Rep. Broun partly owned bank shut by regulators
WASHINGTON -- U.S. Rep. Paul Broun says he had nothing to do with the operation of a Carrollton bank he and his brothers partly owned that failed and was taken over by the federal government in March.
He says he doesn't know exactly why McIntosh Commercial Bank, co-founded by his brother Conway Broun, became insolvent or why state and federal regulators shut it down.
But after an Atlanta Journal-Constitution examination of congressional financial disclosure forms revealed that Broun was an investor in the bank, the Republican congressman from Athens had a very strong opinion about who's to blame: the federal government.
"The federal government is closing these banks down when there is absolutely no reason to do so," he said. "It's just totally wrong."
State and federal regulators on March 26 shut down four-branch McIntosh Commercial and sold its assets to West Point, Ga.-based CharterBank after determining McIntosh was insolvent and unable to pay its debts.
The bank, founded in 2002, lost $28 million over the past two years and had $88 million in troubled loans on its books. The failure was expected to cost the federal Deposit Insurance Fund more than $123 million.
In an interview Thursday, Broun said his brother Conway was a founding director of the bank. An investment trust called Broun Brother's Investments that includes them and a third brother, Michael, was a major investor.

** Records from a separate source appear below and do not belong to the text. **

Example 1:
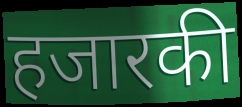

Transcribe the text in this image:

हजारकी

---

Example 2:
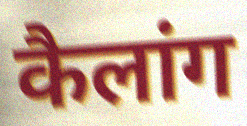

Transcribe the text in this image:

कैलांग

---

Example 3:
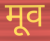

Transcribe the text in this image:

मूव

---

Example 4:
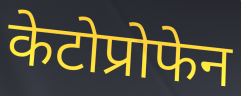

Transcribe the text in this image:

केटोप्रोफेन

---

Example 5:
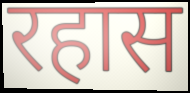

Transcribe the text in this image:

रहास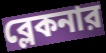
ব্লেকনার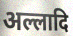
अल्लादि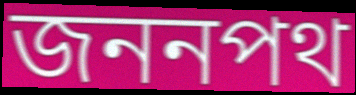
জননপথ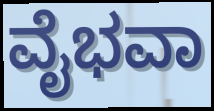
ವೈಭವಾ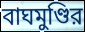
বাঘমুণ্ডির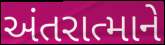
અંતરાત્માને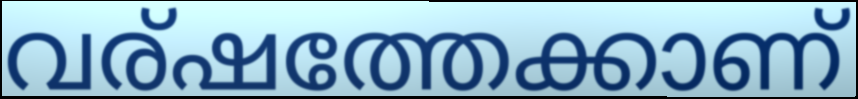
വര്ഷത്തേക്കാണ്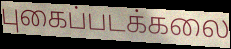
புகைப்படக்கலை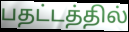
பதட்டத்தில்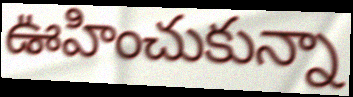
ఊహించుకున్నా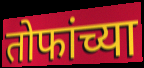
तोफांच्याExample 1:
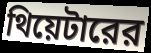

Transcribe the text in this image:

থিয়েটারের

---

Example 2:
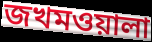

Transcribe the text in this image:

জখমওয়ালা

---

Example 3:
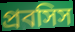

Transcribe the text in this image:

প্রবসিস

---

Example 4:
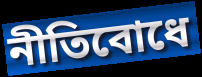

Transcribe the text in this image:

নীতিবোধে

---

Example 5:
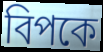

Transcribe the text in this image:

বিপকে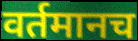
वर्तमानच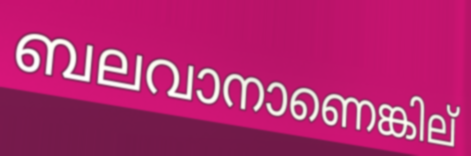
ബലവാനാണെങ്കില്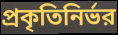
প্রকৃতিনির্ভরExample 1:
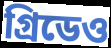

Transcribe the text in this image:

গ্রিডেও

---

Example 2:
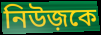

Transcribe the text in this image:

নিউজ়কে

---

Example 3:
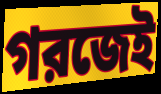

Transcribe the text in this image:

গরজেই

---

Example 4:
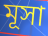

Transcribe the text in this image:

মূসা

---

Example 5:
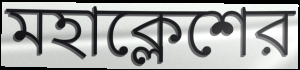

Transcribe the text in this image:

মহাক্লেশেরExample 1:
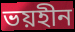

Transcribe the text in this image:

ভয়হীন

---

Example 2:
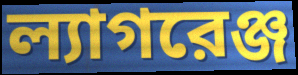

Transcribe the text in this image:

ল্যাগরেঞ্জ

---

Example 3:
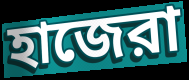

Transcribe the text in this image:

হাজেরা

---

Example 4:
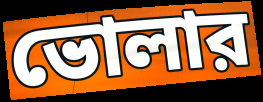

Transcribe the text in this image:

ভোলার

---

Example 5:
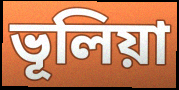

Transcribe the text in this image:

ভূলিয়াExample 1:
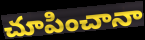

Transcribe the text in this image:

చూపించానా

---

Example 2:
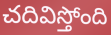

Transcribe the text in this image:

చదివిస్తోంది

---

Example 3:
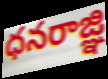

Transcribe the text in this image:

ధనరాజ్ఞి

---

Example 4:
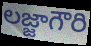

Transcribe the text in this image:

లజ్జాగౌరి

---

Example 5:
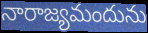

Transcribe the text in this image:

నారాజ్యమందును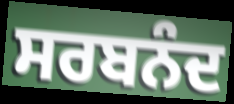
ਸਰਬਨੰਦ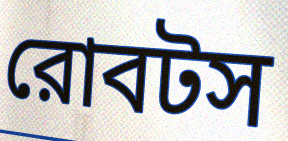
রোবটস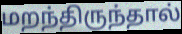
மறந்திருந்தால்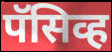
पॅसिव्हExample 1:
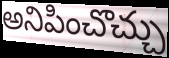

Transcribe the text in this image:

అనిపించొచ్చు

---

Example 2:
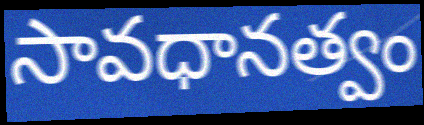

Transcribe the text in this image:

సావధానత్వం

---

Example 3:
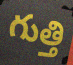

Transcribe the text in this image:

గుత్తి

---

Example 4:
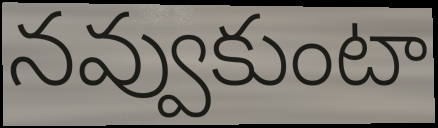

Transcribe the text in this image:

నవ్వుకుంటా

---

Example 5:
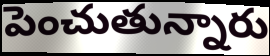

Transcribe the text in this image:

పెంచుతున్నారు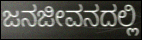
ಜನಜೀವನದಲ್ಲಿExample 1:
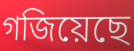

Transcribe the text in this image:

গজিয়েছে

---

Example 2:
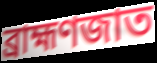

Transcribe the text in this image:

ব্রাহ্মণজাত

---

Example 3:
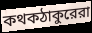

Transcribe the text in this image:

কথকঠাকুরেরা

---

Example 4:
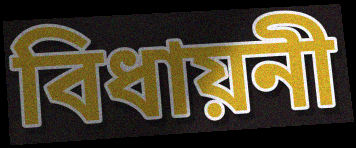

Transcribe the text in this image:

বিধায়নী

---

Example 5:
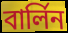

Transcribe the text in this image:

বার্লিনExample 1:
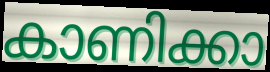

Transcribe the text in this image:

കാണിക്കാ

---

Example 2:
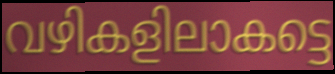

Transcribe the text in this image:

വഴികളിലാകട്ടെ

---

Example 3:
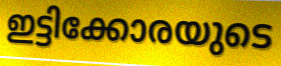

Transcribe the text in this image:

ഇട്ടിക്കോരയുടെ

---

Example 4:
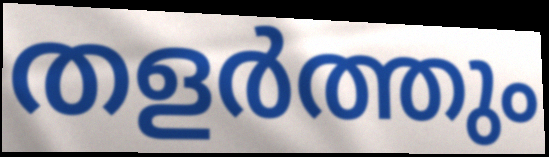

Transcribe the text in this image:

തളർത്തും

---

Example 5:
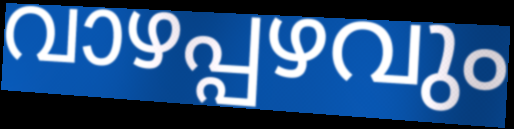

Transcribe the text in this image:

Rep. Broun said he doesn't know how big of a stake the family trust owned in the bank, or exactly how much he lost when the bank failed. But in a congressional financial disclosure form for 2009 , he listed the value of his investment somewhere between $250,001 and $500,000. It is the single-biggest investment he listed.
The loss, he said, was "more than I can afford."
Rep. Broun went on to say he was simply a silent investor in the banking company. His brother Conway, he said, managed the three brothers' investment, and their interest in the bank. Conway Broun has started and sold several banks, according to the congressman.
"He was in the position to make the decisions about it," Broun said.
Broun said he did nothing in his position as a member of Congress to keep the FDIC and the Georgia Department of Banking and Finance from shutting down the bank. He did acknowledge he held a forum for bankers in his district with fellow Republican U.S. Rep. Tom Price of Roswell, a member of the House Banking Committee, prior to McIntosh's closing.
While saying he knew little about McIntosh's operation, Broun in an interview went into deep detail about federal requirements on how banks must value bad real estate loans, and insinuated that overzealous regulators are causing a national economic crisis.
"Sheila Bair [the FDIC's chairman] and the FDIC that's forcing all of this, under the direction of this [Obama] administration, needs to back off and let community banks do what they should be doing," he said.
At the FDIC, a spokeswoman said she couldn't give specifics on the McIntosh closure, but said as with any bank shutdown, the agency was simply doing its job.
"Our job is to protect depositors," said LaJuan Williams-Young. "We don't want depositors to lose any money. And when it comes to an institution that a regulator has deemed insolvent, as soon as that is closed, the safer depositors are."